I don't think I've lived up to who you could be.  But I'm trying. And I know you are helping me. Thank you.

Although we've never met, I grateful for the person you are. You've been a huge example to me.

I don't think you realize how truly amazing you are. I wish I could tell you. I wish you could see it. If I had the guts, I'd be telling you my thoughts, trying to build you up, and thanking you for all that you've done for me.

People are weird. We are people. That means we are weird. Deal with it.

Sunday, January 5, 2014

Pray. He is there.

The first real memory I have of praying on my own is a memory I am very grateful for. I don't remember how old I was, but it was at our first house, so I was no older than five. I had been given a small case for lipstick. It was probably something my mom just no longer wanted, but I loved it. I brought it with me almost everywhere I went. Until I lost it.

I was upset about it. I'm sure you can imagine this, seeing how I was little at the time. But I remembered hearing stories about people praying when they had lost something and how Heavenly Father would help them find the thing they had lost. So I prayed. I told Heavenly Father that I wanted this little case back and that I wanted him to tell me where it was. I didn't get an answer and I was even more upset.

Now, it may seem odd that such a weird story has been the foundation for my testimony on prayer. Let me explain. I never found that case, but I was okay. Eventually I moved on. Of course, at that young age I didn't understand the influence it would have on me and I didn't think much of it. But looking back now, I'm so grateful for that experience. While I never had that little case again, I did have others and I learned to take better care of them. Heavenly Father did answer my prayer, but not how I wanted. Instead of telling me exactly where it was, He taught me to put less value in worldly things, to pay better attention to where I place things, and that I can always pray, no matter how small the situation.

I look back on this and realize that I have had many more moments like it throughout my life. I don't mean moments where I lost something, prayed, and still couldn't find it. I mean moments where I pray, but Heavenly Father knows better than I do and answers my prayers in a way I don't expect.

Let me change directions a little bit. On Thanksgiving, I was sitting at a table with some family members. We couldn't all fit at one table (of course not, though not all were attending, there are over seventy in the family), so people were wandering past with plates of food. One aunt sat across from me and as someone else walked past holding one of my baby cousins, this aunt lit up. She smiled, and then explained to us how grateful she is for prayer. She had prayed for this baby for a long time - he was born premature and was in the hospital for a while. "Even though I've only met him a few times," she said, "I have such a deep love for him." Praying for a person, even people you do not know, will bring you closer to them.

Last April, Rosemary Wixom, the Primary General President, gave a talk titled "The Words We Speak." This talk has recently become one of my favorite talks of all time. While it is geared towards how we speak to children, I like to relate it to all the people in my life. She says, "To speak to a child's heart, we must know a child's needs. If we pray to know these needs, the very words we say may have the power to reach into their hearts. Our efforts are magnified when we seek the direction of the Holy Ghost."

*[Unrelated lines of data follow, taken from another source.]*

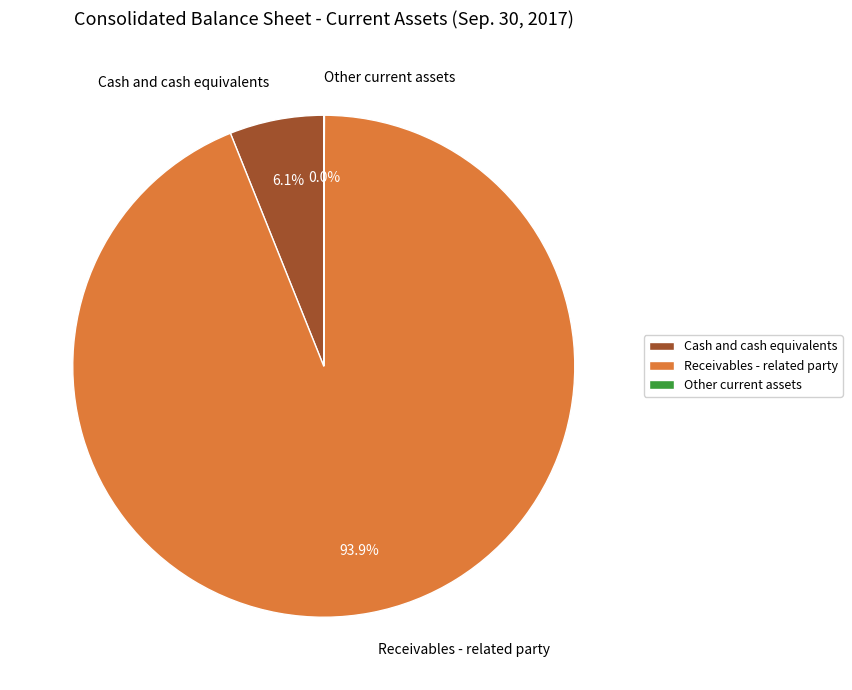

Combined, do Receivables - related party and Cash and cash equivalents account for over 50%?

Yes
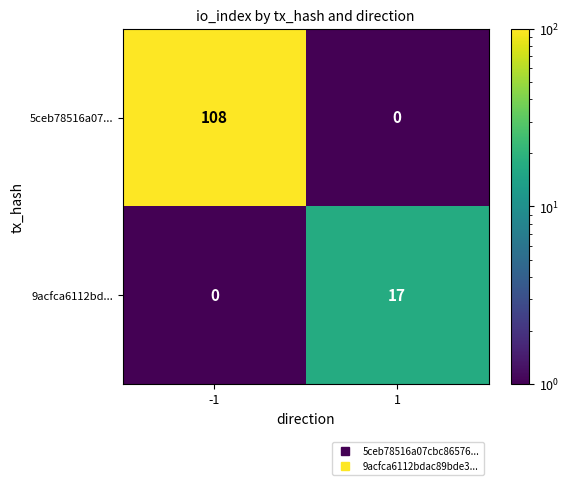

The 5ceb78516a07... series shows 0 at 1. True or false?

True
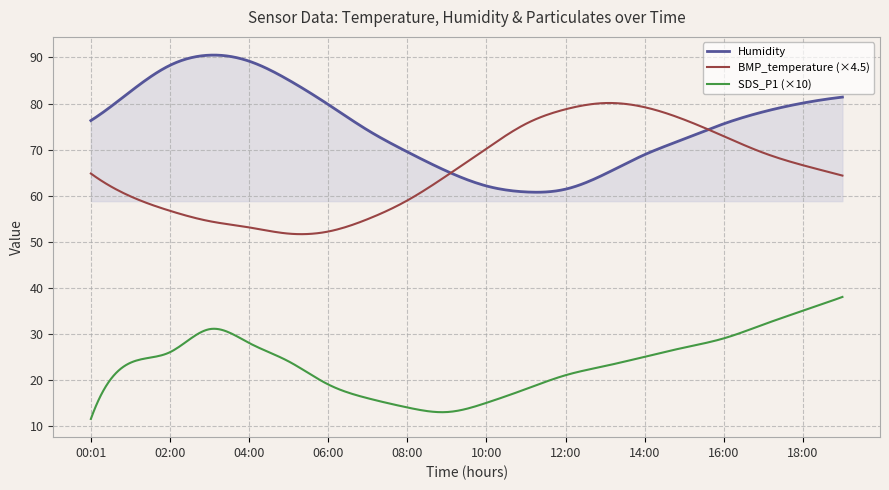

How many series are shown in this chart?

3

I decided to put this, along with what my aunt taught me, into action. Over the last month, I've prayed  to know the needs of people I care about, people I have a hard time getting along with, and people I've barely even met. It works. I've never been given so many promptings as to what to say, or how to act, or what to do. I've never felt such a connection to people before. It has been the most wonderful experience.

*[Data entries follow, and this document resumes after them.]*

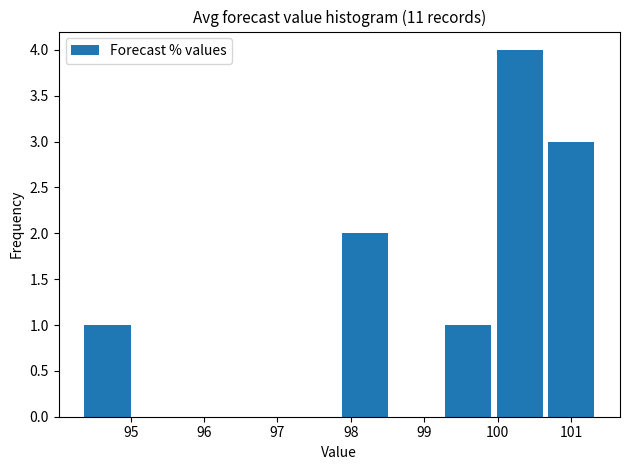

Reading left to right, transcribe this chart: for each bar, give the range it covers on the x-axis and its height. Neither the bar edges nor the heights are printed on the chart, so give them approximately, as read against the axes.

94.4 to 95.1: 1
95.1 to 95.8: 0
95.8 to 96.5: 0
96.5 to 97.2: 0
97.2 to 97.9: 0
97.9 to 98.6: 2
98.6 to 99.3: 0
99.3 to 100.0: 1
100.0 to 100.7: 4
100.7 to 101.4: 3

Prayer works. No matter what is going on in my life, I can pray to for help and He will be there. Even if it isn't how I expect an answer to come, He will send an answer to my prayers.Through prayer I can gain a better relationship with people. Through prayer I can let my testimony grow.  Heavenly Father knows what He is doing. He will always provide a way for me, and with faith and with His guidance, I can make it down the path He has planned.